E … liked Anushas approach
e
no. 714-726
tot 12/3=4
inclusiv 4+1=5
5
5
Guys, can we not solve the prob like this –
6! + 6 – (6! – 6) = 12
So 12/3 = 4
6! + 6 is divisible by 3. So 1 more to add. So the answer is 4 + 1 = 5.
E
e:5
Ans : E
The numbers are : 714,717,720,723,726
Divisibility by 3 : If sum of digits is divisible by 3 then number is divisible by 3.
e
we donnt need to solve the whole exprssion for deducing the answer.
by logic, we all agree that 6! will be divisible by 3..
now lets assume that 6!= g so 6!-6 = a and 6!+6= m
so we have a b c d e f g h i j k l m, so the factors of three will be at the distance of 3… so from g’s right. we have j and m, from g’s left we will have d,a
so in all we have. a,d,g,j and m.. 5 is the answer. period..
when u do it in ur mind,, it will take less than 3 seconds.. the explaantion is only to limpid the calculations..

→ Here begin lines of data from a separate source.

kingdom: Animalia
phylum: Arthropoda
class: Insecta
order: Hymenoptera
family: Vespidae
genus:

imagine doing this stuff with hindi alphabest.. k, kh, g, gh etc…:):):)
love peace
option E
Choice D – Four
option E
Ans E
E it is…
Undoubtedly Ans is D
Previous line was just copy+paste
Undoubtedly Ans is E
E … Anushas approach is the easiest.
E.
E.
I just took a random multiple of 6 (36) and did 36-6=30 and 36+6=42. Between 30 and 42 there are five multiples of 3 which you can extend to any multiple of 6 plus or minus 6.